WHAT YOU HAVE TO DO
If an entry includes an image, drop the image and copy the rest verbatim.

** Opening SUPPLIED DATA block **

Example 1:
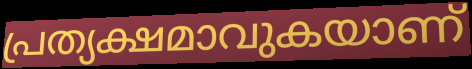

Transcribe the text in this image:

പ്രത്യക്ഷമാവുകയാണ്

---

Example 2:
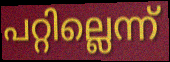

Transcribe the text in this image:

** Closing SUPPLIED DATA block **

RESPONSE TO THIS TASK
Example 1:

Transcribe the text in this image:

പ്രത്യക്ഷമാവുകയാണ്

---

Example 2:

Transcribe the text in this image:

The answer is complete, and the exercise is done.